[Assignment]: Copy all entries exactly, and wherever an entry holds a picture, leave that picture out.

── Source records

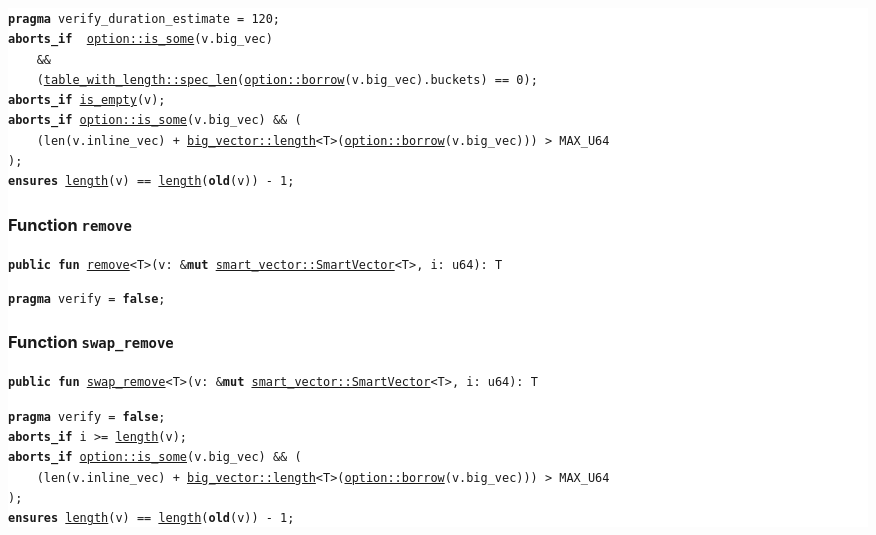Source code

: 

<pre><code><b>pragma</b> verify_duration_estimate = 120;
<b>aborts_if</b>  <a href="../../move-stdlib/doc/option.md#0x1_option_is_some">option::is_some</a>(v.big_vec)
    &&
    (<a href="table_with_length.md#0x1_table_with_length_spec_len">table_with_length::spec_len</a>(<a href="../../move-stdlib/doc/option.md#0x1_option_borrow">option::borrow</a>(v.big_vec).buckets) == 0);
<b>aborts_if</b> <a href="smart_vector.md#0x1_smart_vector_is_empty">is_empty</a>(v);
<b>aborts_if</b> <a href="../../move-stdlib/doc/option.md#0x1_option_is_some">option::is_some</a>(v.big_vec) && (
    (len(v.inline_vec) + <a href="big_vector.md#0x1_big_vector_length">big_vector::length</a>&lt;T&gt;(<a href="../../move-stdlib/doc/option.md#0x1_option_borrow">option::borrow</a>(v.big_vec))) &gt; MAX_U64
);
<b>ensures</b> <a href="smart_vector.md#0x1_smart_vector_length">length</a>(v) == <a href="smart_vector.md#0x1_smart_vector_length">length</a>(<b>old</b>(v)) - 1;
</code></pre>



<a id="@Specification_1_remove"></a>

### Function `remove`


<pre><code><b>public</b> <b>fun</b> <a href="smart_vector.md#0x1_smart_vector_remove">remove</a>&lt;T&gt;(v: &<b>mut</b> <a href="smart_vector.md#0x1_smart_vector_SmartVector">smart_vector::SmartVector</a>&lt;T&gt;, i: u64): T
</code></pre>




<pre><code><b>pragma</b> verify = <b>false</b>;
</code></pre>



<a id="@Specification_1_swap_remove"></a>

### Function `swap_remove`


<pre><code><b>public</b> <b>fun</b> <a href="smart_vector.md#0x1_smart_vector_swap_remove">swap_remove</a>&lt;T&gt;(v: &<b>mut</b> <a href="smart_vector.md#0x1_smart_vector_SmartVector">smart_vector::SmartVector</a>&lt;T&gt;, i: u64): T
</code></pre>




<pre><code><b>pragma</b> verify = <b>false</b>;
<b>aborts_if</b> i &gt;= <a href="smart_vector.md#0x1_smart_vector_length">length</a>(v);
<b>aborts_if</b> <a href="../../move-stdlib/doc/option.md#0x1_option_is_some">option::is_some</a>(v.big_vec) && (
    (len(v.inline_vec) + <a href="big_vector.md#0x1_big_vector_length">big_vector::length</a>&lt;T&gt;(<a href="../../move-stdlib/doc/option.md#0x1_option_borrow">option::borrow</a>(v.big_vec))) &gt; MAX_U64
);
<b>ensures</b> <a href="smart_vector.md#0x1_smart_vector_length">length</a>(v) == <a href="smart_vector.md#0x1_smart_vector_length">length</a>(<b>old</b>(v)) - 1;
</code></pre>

────

[Task solution]:
Source code

: 

<pre><code><b>pragma</b> verify_duration_estimate = 120;
<b>aborts_if</b>  <a href="../../move-stdlib/doc/option.md#0x1_option_is_some">option::is_some</a>(v.big_vec)
    &&
    (<a href="table_with_length.md#0x1_table_with_length_spec_len">table_with_length::spec_len</a>(<a href="../../move-stdlib/doc/option.md#0x1_option_borrow">option::borrow</a>(v.big_vec).buckets) == 0);
<b>aborts_if</b> <a href="smart_vector.md#0x1_smart_vector_is_empty">is_empty</a>(v);
<b>aborts_if</b> <a href="../../move-stdlib/doc/option.md#0x1_option_is_some">option::is_some</a>(v.big_vec) && (
    (len(v.inline_vec) + <a href="big_vector.md#0x1_big_vector_length">big_vector::length</a>&lt;T&gt;(<a href="../../move-stdlib/doc/option.md#0x1_option_borrow">option::borrow</a>(v.big_vec))) &gt; MAX_U64
);
<b>ensures</b> <a href="smart_vector.md#0x1_smart_vector_length">length</a>(v) == <a href="smart_vector.md#0x1_smart_vector_length">length</a>(<b>old</b>(v)) - 1;
</code></pre>



<a id="@Specification_1_remove"></a>

### Function `remove`


<pre><code><b>public</b> <b>fun</b> <a href="smart_vector.md#0x1_smart_vector_remove">remove</a>&lt;T&gt;(v: &<b>mut</b> <a href="smart_vector.md#0x1_smart_vector_SmartVector">smart_vector::SmartVector</a>&lt;T&gt;, i: u64): T
</code></pre>




<pre><code><b>pragma</b> verify = <b>false</b>;
</code></pre>



<a id="@Specification_1_swap_remove"></a>

### Function `swap_remove`


<pre><code><b>public</b> <b>fun</b> <a href="smart_vector.md#0x1_smart_vector_swap_remove">swap_remove</a>&lt;T&gt;(v: &<b>mut</b> <a href="smart_vector.md#0x1_smart_vector_SmartVector">smart_vector::SmartVector</a>&lt;T&gt;, i: u64): T
</code></pre>




<pre><code><b>pragma</b> verify = <b>false</b>;
<b>aborts_if</b> i &gt;= <a href="smart_vector.md#0x1_smart_vector_length">length</a>(v);
<b>aborts_if</b> <a href="../../move-stdlib/doc/option.md#0x1_option_is_some">option::is_some</a>(v.big_vec) && (
    (len(v.inline_vec) + <a href="big_vector.md#0x1_big_vector_length">big_vector::length</a>&lt;T&gt;(<a href="../../move-stdlib/doc/option.md#0x1_option_borrow">option::borrow</a>(v.big_vec))) &gt; MAX_U64
);
<b>ensures</b> <a href="smart_vector.md#0x1_smart_vector_length">length</a>(v) == <a href="smart_vector.md#0x1_smart_vector_length">length</a>(<b>old</b>(v)) - 1;
</code></pre>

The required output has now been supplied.